In the first four months of this year, 497 alleged short message service (SMS) scams were reported, swindling phone users out of as much as NT$3.15 million. As more and more people use their smartphones for financial transactions, it is little wonder that fraud groups are using text messages and messaging applications to steal money from unsuspecting members of the public. The Criminal Investigation Bureau (CIB, 刑事警察局) must step up its efforts to crack down on phone and Internet fraud rings.

In one recently reported scam, fake couriers sent texts asking cell phone users to collect parcels. The instant messages contained a link that, if opened, would allow the sender to access the NT$5,000 credit telecom companies provide for online purchases. Last year, 272 people were defrauded of a total of NT$2.45 million using the same technique. Another common practice was scammers pretending to be employees of a local phone carrier attempting to persuade users to pay overdue phone bills that did not exist. Some text messages also included invitations to view "photos from our last gathering." If you click on such links, you basically lose control of your phone even though it remains in your hand.

Why is it that some telecom companies still haven't changed their online credit practices despite orders to do so from the National Communications Commission (NCC) in September last year?

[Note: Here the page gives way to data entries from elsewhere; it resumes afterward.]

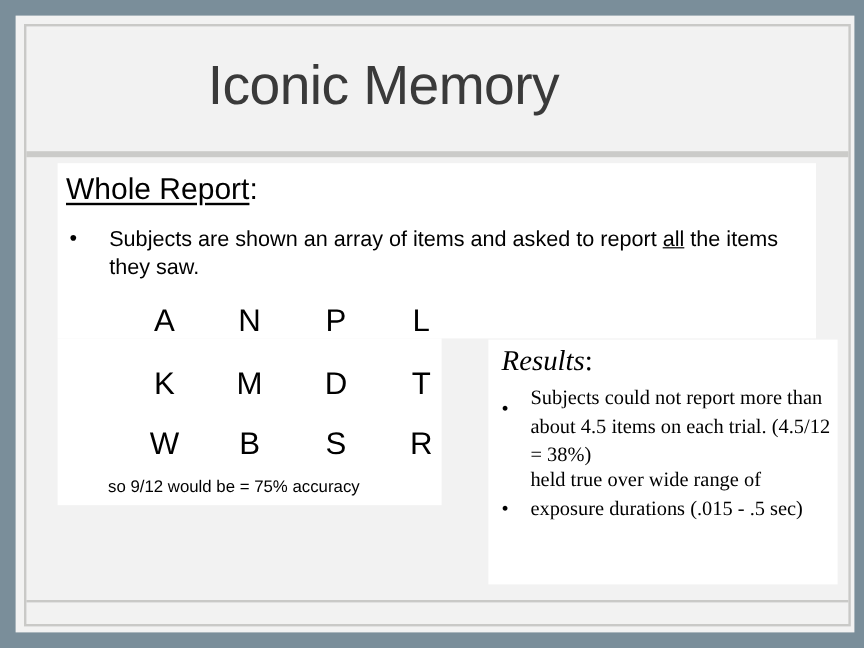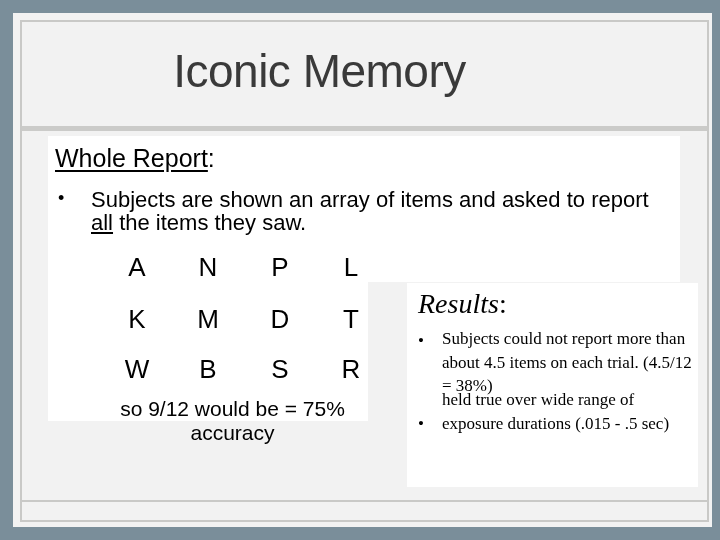--- a/index.html
+++ b/index.html
@@ -46,7 +46,7 @@
     position:absolute; left:58px; top:188px; font-size:18px; color:#000;
   }
   .bullet1-text {
-    position:absolute; left:91px; top:188px; width:580px; font-size:22px;
+    position:absolute; left:91px; top:188px; width:580px; font-size:18px;
     line-height:23px; color:#000;
   }
   .bullet1-text .u { text-decoration:underline; }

How come so many people are willing to wire money to bogus bank accounts without a second thought? The truth is that victims are not only unaware of regulations stipulated in their phone carrier's contract, but they are also left without enough time to think. It is up to the CIB to improve efforts against phone and Internet scammers, firstly by increasing awareness of such scams.

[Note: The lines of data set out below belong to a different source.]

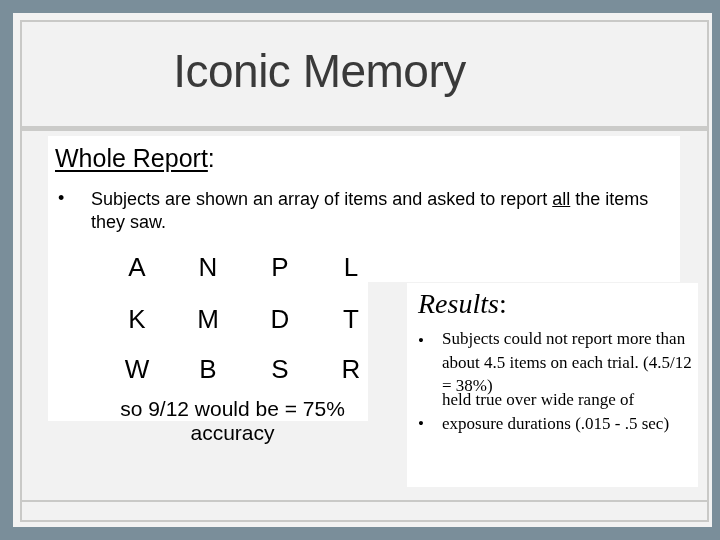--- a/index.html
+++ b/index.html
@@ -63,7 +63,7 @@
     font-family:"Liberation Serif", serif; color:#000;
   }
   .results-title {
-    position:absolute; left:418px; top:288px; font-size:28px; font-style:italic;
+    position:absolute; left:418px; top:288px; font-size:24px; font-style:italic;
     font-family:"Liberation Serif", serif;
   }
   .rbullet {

It is unfortunate that most people don't seem to know about the 165 Hotline established in 2004 by police authorities under the supervision of the Ministry of the Interior (MOI) in response to the need to provide a standard, convenient and efficient way to deal with these kinds of scams. Although scam techniques have changed over the years, the first thing people need to do is report strange text messages or phone calls to police through the 165 Hotline so that officers can check suspicious bank accounts and block any money that has previously been wired. It may sound obvious to say this, but the sooner you make a report the better.